電車で書く日記 ー Entry from the train

I tricked myself into missing you. I had even written about it. It went like this:

Was there any way to know for certain how long we would have to connect? No, there never is. No telling. Only guessing.

I guessed you’d be unavailable for good. I didn’t know you’d be gone. I’d say I miss you, but that phrase means nothing. More accurate is: I miss the chance of you. But without that, I think I’m better off.

You were a distant star I saw through a high-powered telescope. A formation, far away, still undergoing progress. Developing into a system with orbital rings and gravity. I saw you at the start, but you drifted away from me. A rate by which I might gauge your distance.

Thousands of light years at the nearest.

I did it, not for real reasons, I think. Only to see what it would feel like when I leave. It felt exactly as expected. I was down, sore of heart, knowing somehow I had missed out.

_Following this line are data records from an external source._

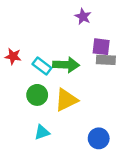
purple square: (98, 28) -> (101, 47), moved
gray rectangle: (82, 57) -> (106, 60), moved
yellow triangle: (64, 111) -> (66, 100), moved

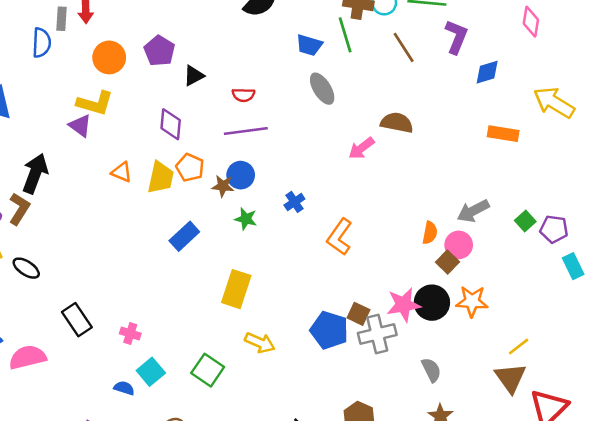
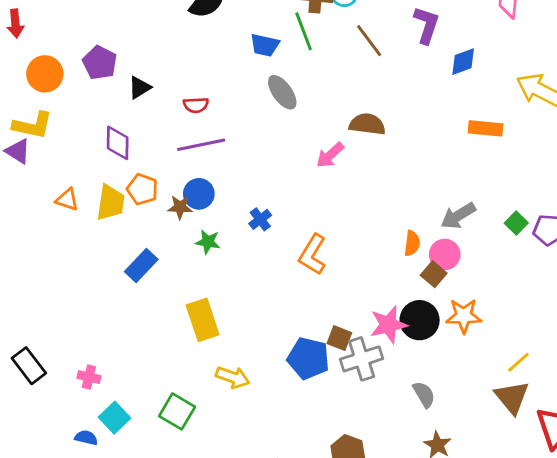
yellow rectangle: (236, 289) -> (203, 320), turned -33

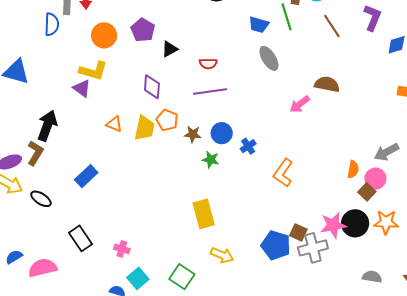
blue circle: (199, 194) -> (222, 133), moved
blue rectangle: (141, 266) -> (86, 176), moved
gray semicircle: (424, 394) -> (372, 277), moved, turned -54

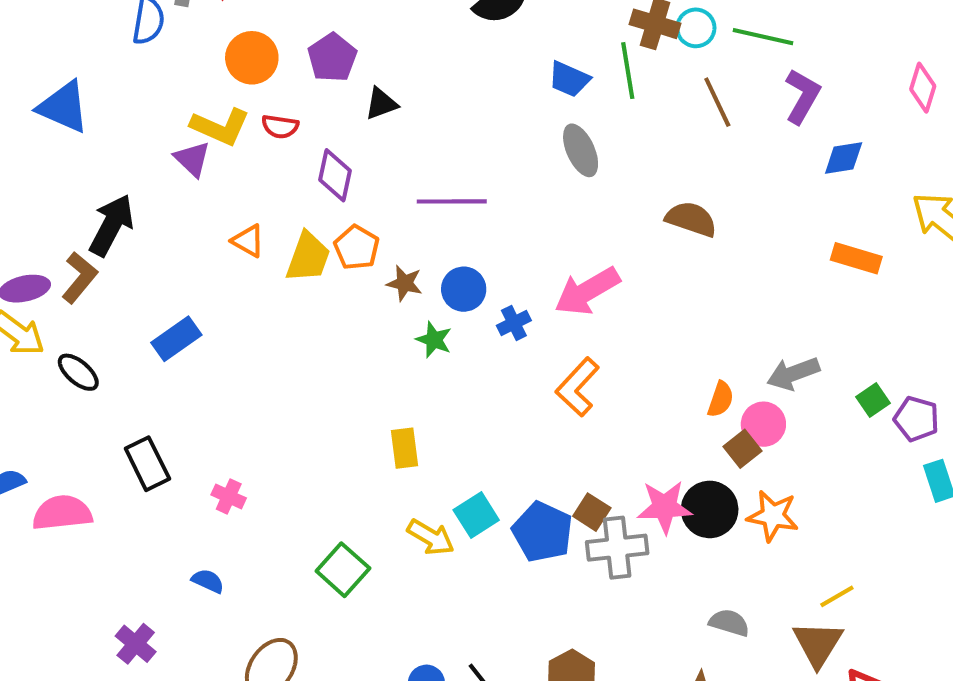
red semicircle: (208, 64) -> (280, 127), moved
pink arrow: (300, 104) -> (587, 291), moved, size x1.5
yellow rectangle: (204, 214) -> (405, 448), size x0.7
cyan square: (138, 278) -> (476, 515), moved

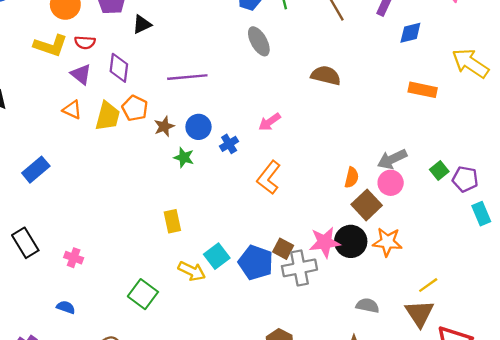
purple triangle: (192, 159) -> (81, 74), moved
brown star: (405, 283) -> (164, 126), turned -30
pink arrow: (587, 291) -> (270, 122), size x0.6
pink circle: (763, 424) -> (391, 183), moved
brown square: (742, 449) -> (367, 205), size x1.4

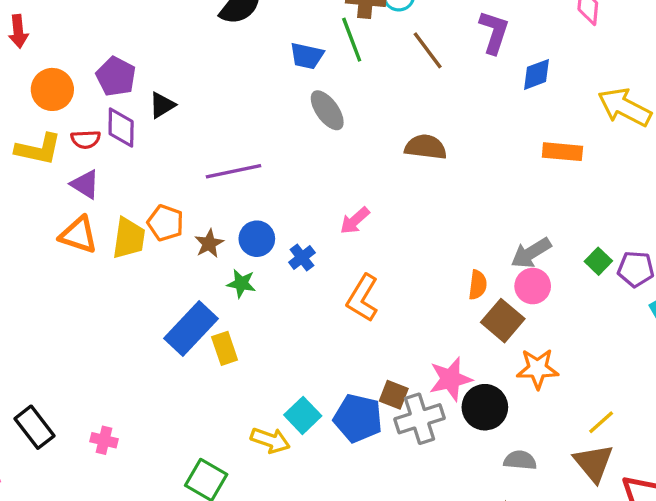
purple diamond: (119, 68) -> (121, 128), moved
orange triangle: (72, 110) -> (79, 235), size x1.4
blue rectangle: (36, 170) -> (191, 328), moved, size x1.4
yellow rectangle: (172, 221) -> (225, 348), moved
black circle: (351, 241) -> (485, 407), moved

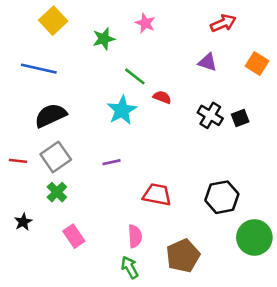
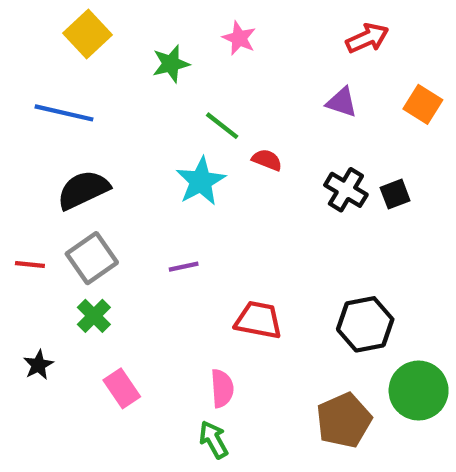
brown pentagon: (183, 256) -> (344, 420), moved

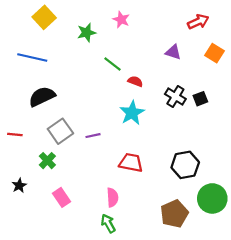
red arrow: (367, 38) -> (198, 22), moved
cyan star: (201, 181) -> (132, 113), moved
gray square: (92, 258) -> (60, 131), moved

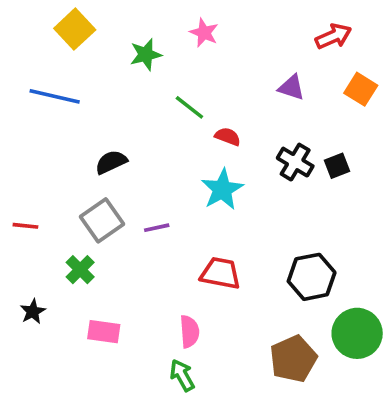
black semicircle: (42, 97) -> (111, 162), moved, size x0.7
pink rectangle: (62, 197) -> (104, 332), turned -48

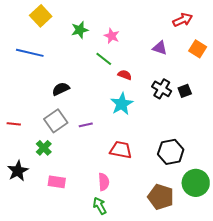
pink star: (204, 33) -> (112, 36), moved
black star: (33, 311) -> (18, 171), size x1.5
brown pentagon: (293, 359) -> (161, 197), turned -30

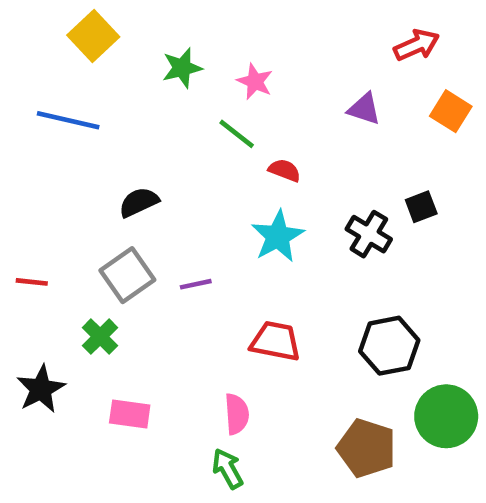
black cross: (162, 89) -> (369, 234), moved

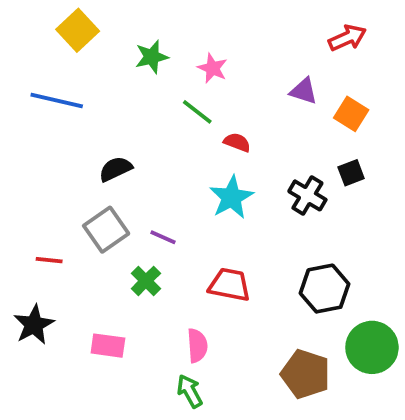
orange square: (451, 111) -> (351, 114), moved
red line: (32, 282) -> (49, 260), moved
purple line: (196, 284) -> (163, 237), turned 36
green cross: (100, 337) -> (146, 281), moved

Turns out you are still around. Just as unavailable, but not as tangibly so. Less physically, more emotionally. You bodily still pass in and out of my space. Occupy the lounge in your quiet silent way. In shadows, you hardly make a shape. Maybe no-one notices.

But I do.

Do you want to know?
I have the nerve now to tell you.
Will it change anything?
No.

Because ghosts don’t touch. We only phase in and out of reality. We pass each other on the brink of world lines and soul strings. You are a creature much of the same make-up as me. I know my kind. Outlier of one sort or another. Protective, shelled from the outside, cold as hell.

The question I have is are you a formless goo on the inside too?
I could tell if I could form a thought or a sound. If my own cells hadn’t turned my heart to gel. I don’t even know how I’m still alive. I should have died. Or…wait. Did I? Is this what death feels like?

Of a kind.

I am getting holes burned in the sockets where my eyes once were. I look in the mirror and see, not blue-grey irises – but dimes of ash. Charcoal burned to its last bit.

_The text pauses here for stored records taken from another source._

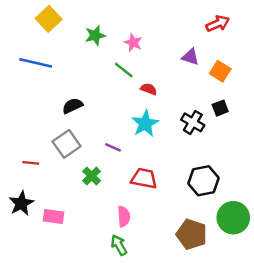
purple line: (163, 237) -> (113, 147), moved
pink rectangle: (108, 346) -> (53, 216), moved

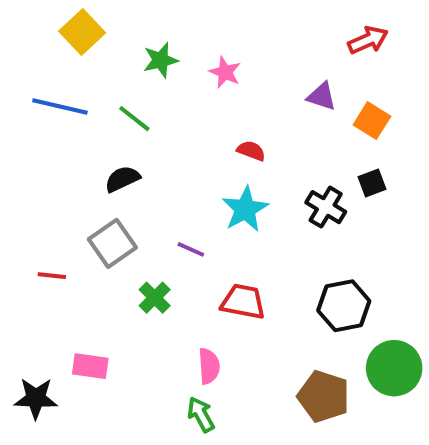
green line: (124, 70) -> (134, 119), moved
black star: (21, 203) -> (36, 398), moved, turned 30

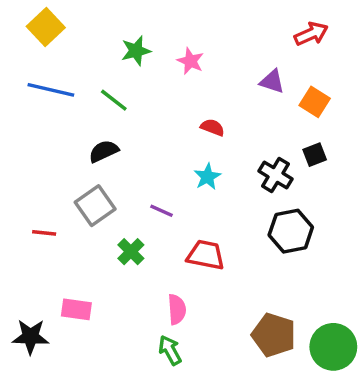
yellow square: (82, 32) -> (46, 27), moved
cyan star: (245, 209) -> (207, 177), size x0.7
black hexagon: (344, 306) -> (291, 231), moved
green circle: (394, 368) -> (333, 347), moved

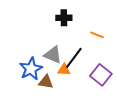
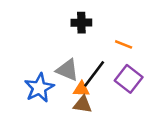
purple square: (101, 75) -> (129, 79), moved
brown triangle: (46, 82) -> (83, 104), moved

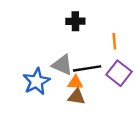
orange line: (124, 44) -> (114, 41), turned 63
black line: (94, 74) -> (87, 68), turned 44

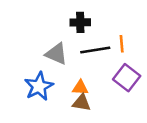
gray triangle: (62, 65) -> (56, 54), moved
black line: (87, 68) -> (95, 50), moved

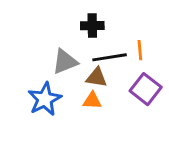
gray triangle: (56, 54) -> (65, 62), turned -45
brown triangle: (82, 103) -> (97, 77), moved

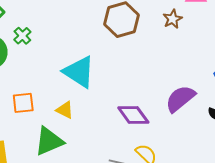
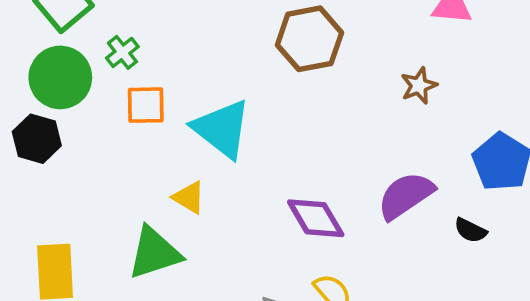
brown star: (173, 19) -> (419, 86), moved
orange square: (23, 103) -> (146, 105), moved

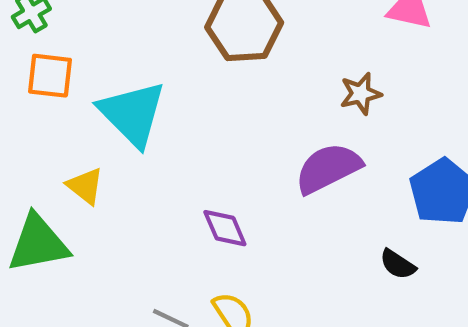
purple semicircle: (406, 196) -> (328, 168), moved
purple diamond: (316, 218) -> (225, 228), size x0.7

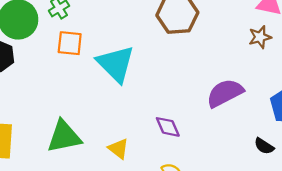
brown star: (361, 94) -> (260, 37), moved
yellow triangle: (85, 186) -> (118, 149), moved

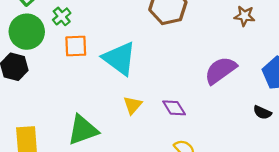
brown star: (260, 37) -> (244, 16), turned 30
yellow triangle: (118, 149) -> (133, 105), moved, turned 42

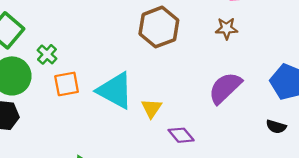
brown star: (244, 16) -> (226, 28), moved
yellow triangle: (133, 105) -> (151, 108), moved

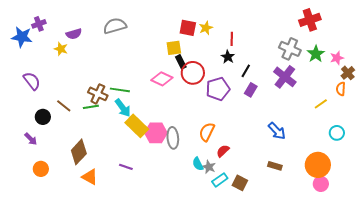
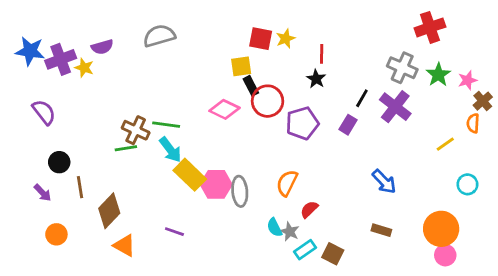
purple cross: (39, 24) -> (61, 59), moved, size x1.5
black line: (246, 71) -> (362, 98), moved
brown line: (64, 106) -> (80, 187), moved, turned 42

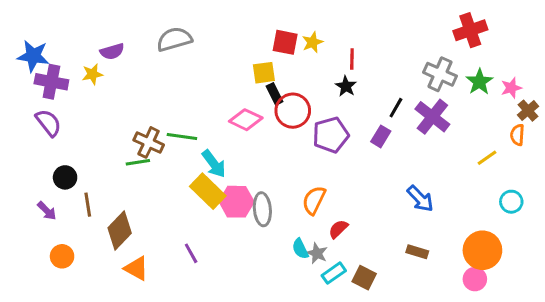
purple cross: (61, 59) -> (51, 82), moved, turned 32
yellow star: (84, 68) -> (92, 74), turned -30
cyan arrow: (170, 150) -> (214, 164), moved
purple line: (174, 232) -> (191, 253), turned 42
pink circle: (445, 255) -> (475, 279), moved

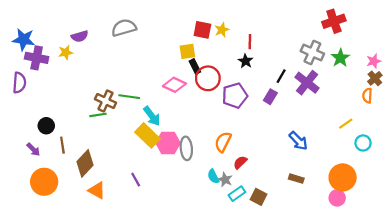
pink star: (511, 88) -> (374, 61), moved
purple semicircle: (48, 123) -> (19, 83), moved, turned 42
yellow line: (487, 158) -> (346, 124), moved
orange circle: (62, 256) -> (44, 182), size x1.6

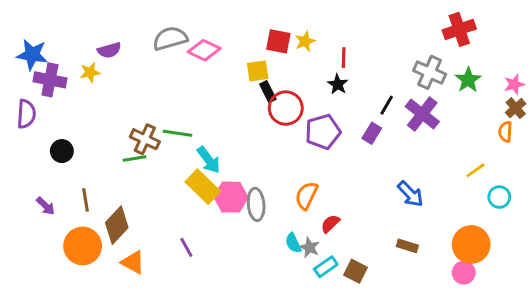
pink diamond: (174, 85) -> (204, 50), moved
black circle: (46, 126) -> (62, 151), moved
orange circle: (44, 182) -> (83, 246), moved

Funny how, only months ago, I had believed in that. Charcoal as a means to change the world. As a means to grow. I realized only after it was too late that the only thing to do with Charcoal after you make it with careful attention and long stretches of time – is to burn it through, all the way until it’s spent. That’s the whole goddamn point.

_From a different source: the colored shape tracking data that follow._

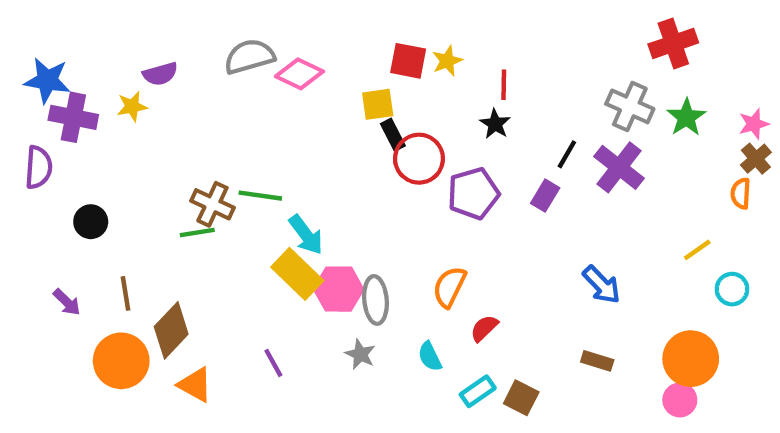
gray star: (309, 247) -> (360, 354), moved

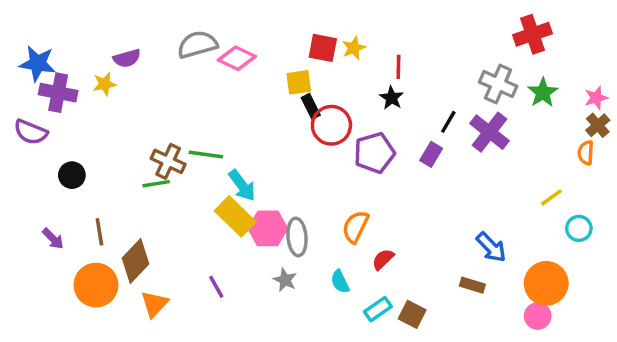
purple semicircle: (39, 167) -> (31, 132), turned 108
blue arrow: (602, 285) -> (491, 247), moved
orange triangle: (195, 385) -> (154, 304), turned 44

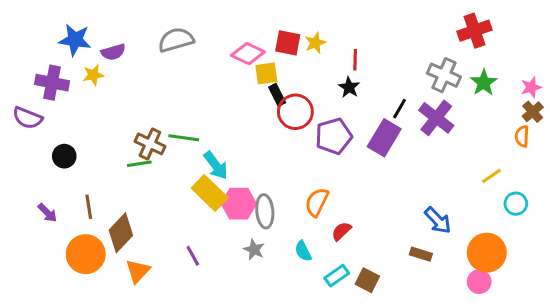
pink diamond: (237, 58) -> (248, 54), moved
blue star: (38, 63) -> (75, 40), moved
purple rectangle: (431, 154) -> (384, 138), size x1.6

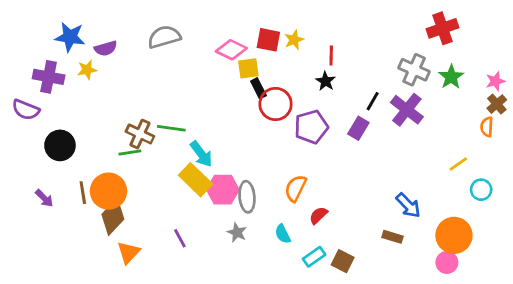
purple rectangle: (384, 138) -> (358, 128), size x0.7
black circle: (64, 156) -> (60, 145), size x1.4
orange circle: (86, 254) -> (109, 191), moved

You could be a fool. Save the scraps for you. Make pencil cores to draw your heart’s contents out. Bu sticks in the sand work just as well. And to not burn Charcoal is to waste the energy you first put in. A self-defeating act in and of itself. Throwing  effort to a weak wind. No point. Better to use what we have and not complain when it’s through.

I think I am burning through what I wanted of you.

In the end, with the ash we can make lye. And with some fat skimmed off our sides, we can make soap to wash our faces off. Our hands can be clean in the suds of what we’ve done.

Wait, what? We? Us?

Oop. No, I just mean “me”, “I”. There is no “you” to make the plurals out of any more.

「私」、「俺」。「たち」じゃないから、「あなた」がない。 でも。。。日本語でちょっと違うでしょう?

Funny… Nihongo doesn’t differentiate between one and many things. What does that mean? I think I am going to learn.